Viola and Vivian were my dad's cousins. Viola was the only child of Daddy's Uncle Ed, and Vivian was the only child of Ed's sister, "Aunt Lulu".
Orrel was Ed and Lulu's brother Frank's wife. Ida was the wife of George Hanson, half-brother of Ed, Lulu, and Frank.
Is that clear as mud? Well, you now know more in those two paragraphs than I did for years after I began researching my dad's side of the tree.
George Hanson started a large chicken "ranch" back when Los Angeles wasn't much more than a farm town dotted with orange groves.
But I digress...
Cousin Vivian wasn't a "beauty" by any means, but she was a bubbly ray of sunshine wherever she went. Always smiling. Always. Never an unkind word about anyone. Just being around her made people feel good, she had that effect. Born in Pond Creek, Oklahoma, she grew up around Burdett, a tiny town west of Larned in Pawnee County, Kansas.
Charles Keller was a veterinarian who as a child had come from Clinton Co, Missouri to the Burdett area with his sisters and their widowed mother.
When Vivian and Charles married in December 1940, she was 29 and he was 68. As far as I know, she was his first and only wife. I seriously doubt the age gap made a difference. Charles was retired but still in good health; Vivian was an enthusiastic companion. The photo above was taken during their wedding trip to southern California.
In 1917, Charles built a house eight miles north of Burdett.
The perspective of childhood often makes one remember a not-so-big house as huge, but after looking at snapshots of "Vivian's house" from different angles again, it really was huge. H-U-G-E.
For starters, it had two parlors. And two sets of stairs, one from the front hall and one from the kitchen, which was bigger than most living rooms. Upstairs were three large bedrooms and a playroom that opened onto a "sleeping porch". And above all that, the attic. A real attic full of forgotten treasures, perfect for exploring on rainy afternoons.
Charles and Vivian loved road trips. Vivian had a lead foot. Loved to drive faster.
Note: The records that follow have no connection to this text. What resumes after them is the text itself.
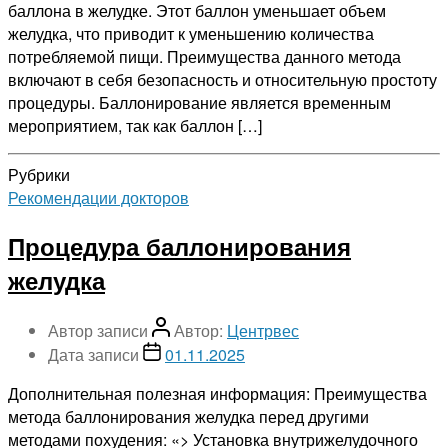
баллона в желудке. Этот баллон уменьшает объем
желудка, что приводит к уменьшению количества
потребляемой пищи. Преимущества данного метода
включают в себя безопасность и относительную простоту
процедуры. Баллонирование является временным
мероприятием, так как баллон […]
Рубрики
Рекомендации докторов
Процедура баллонирования
желудка
Автор записи
Автор:
Центрвес
Дата записи
01.11.2025
Дополнительная полезная информация: Преимущества
метода баллонирования желудка перед другими
методами похудения: «> Установка внутрижелудочного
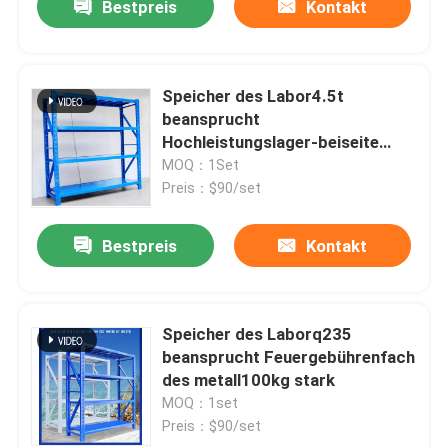
Bestpreis
Kontakt
Speicher des Labor4.5t
beansprucht
Hochleistungslager-beiseite
legendes Speicher-Palettenregal
MOQ：1Set
selektives ODM stark
Preis：$90/set
Bestpreis
Kontakt
Speicher des Laborq235
beansprucht Feuergebührenfach
des metall100kg stark
MOQ：1set
Preis：$90/set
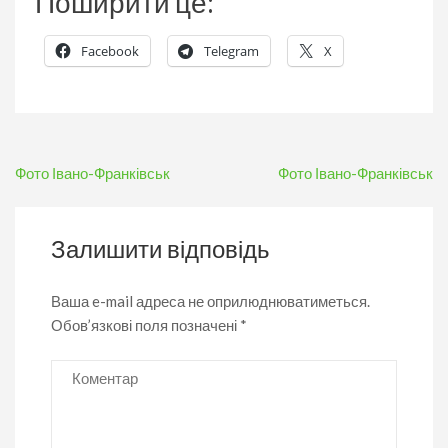
Поширити це:
Facebook
Telegram
X
Навігація
Фото Івано-Франківськ
Фото Івано-Франківськ
записів
Залишити відповідь
Ваша e-mail адреса не оприлюднюватиметься.
Обов’язкові поля позначені
*
Коментар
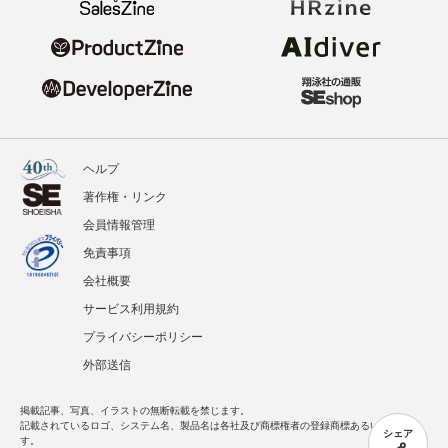
ヘルプ
著作権・リンク
会員情報管理
免責事項
会社概要
サービス利用規約
プライバシーポリシー
外部送信
掲載記事、写真、イラストの無断転載を禁じます。
記載されているロゴ、システム名、製品名は各社及び商標権者の登録商標あるいは商標で
シェア
す。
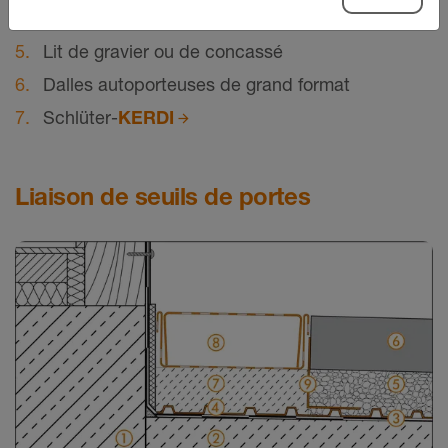
Schlüter-
TROBA
Lit de gravier ou de concassé
Dalles autoporteuses de grand format
Schlüter-
KERDI
Liaison de seuils de portes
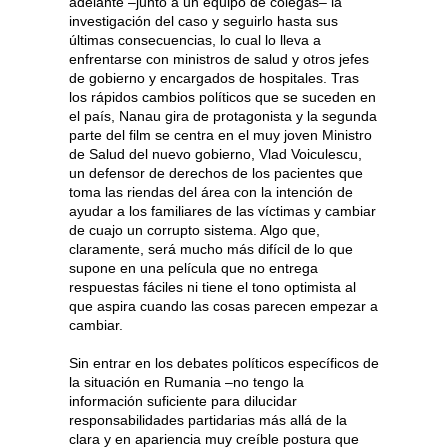
adelante –junto a un equipo de colegas– la
investigación del caso y seguirlo hasta sus
últimas consecuencias, lo cual lo lleva a
enfrentarse con ministros de salud y otros jefes
de gobierno y encargados de hospitales. Tras
los rápidos cambios políticos que se suceden en
el país, Nanau gira de protagonista y la segunda
parte del film se centra en el muy joven Ministro
de Salud del nuevo gobierno, Vlad Voiculescu,
un defensor de derechos de los pacientes que
toma las riendas del área con la intención de
ayudar a los familiares de las víctimas y cambiar
de cuajo un corrupto sistema. Algo que,
claramente, será mucho más difícil de lo que
supone en una película que no entrega
respuestas fáciles ni tiene el tono optimista al
que aspira cuando las cosas parecen empezar a
cambiar.
Sin entrar en los debates políticos específicos de
la situación en Rumania –no tengo la
información suficiente para dilucidar
responsabilidades partidarias más allá de la
clara y en apariencia muy creíble postura que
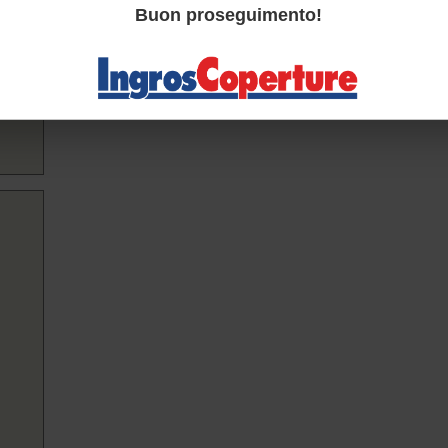
Buon proseguimento!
When the infirmities of age finally caught up with Charles, he didn't deny her the freedom of the open road. Instead, he got her a Hudson. Hudsons were built like - if not from - tanks (or scrapped battleships).
But looks are deceiving. That clunky green "tank" could go from -0- to 70 in seconds. Seat belts and car seats unknown and unnecessary. Centrifugal force plastered children to the back seat.
Vivian loved to take company to Dodge City. We'd pile into the Hudson, and because I wasn't big enough to see out the window without standing up, all I'd see until we got to Boot Hill was sky and the back of the front seat. Once Vivian put the pedal to the metal, standing was impossible. We went other places, of course, but Dodge was her favorite, and she somehow made each visit as exciting as the first.
Charles was a few months shy of 89 when he died in 1961. He and Vivian had been married 20 years. She was so full of life that everyone assumed she too would live as long, but sadly, that was not to be. A stroke felled her six years later, at 57.
Daughter Carol had married and moved away, and had no use for a huge house in the middle of nowhere. The couple who bought it didn't like the location either, and believe or not, moved it to their own land a few miles away!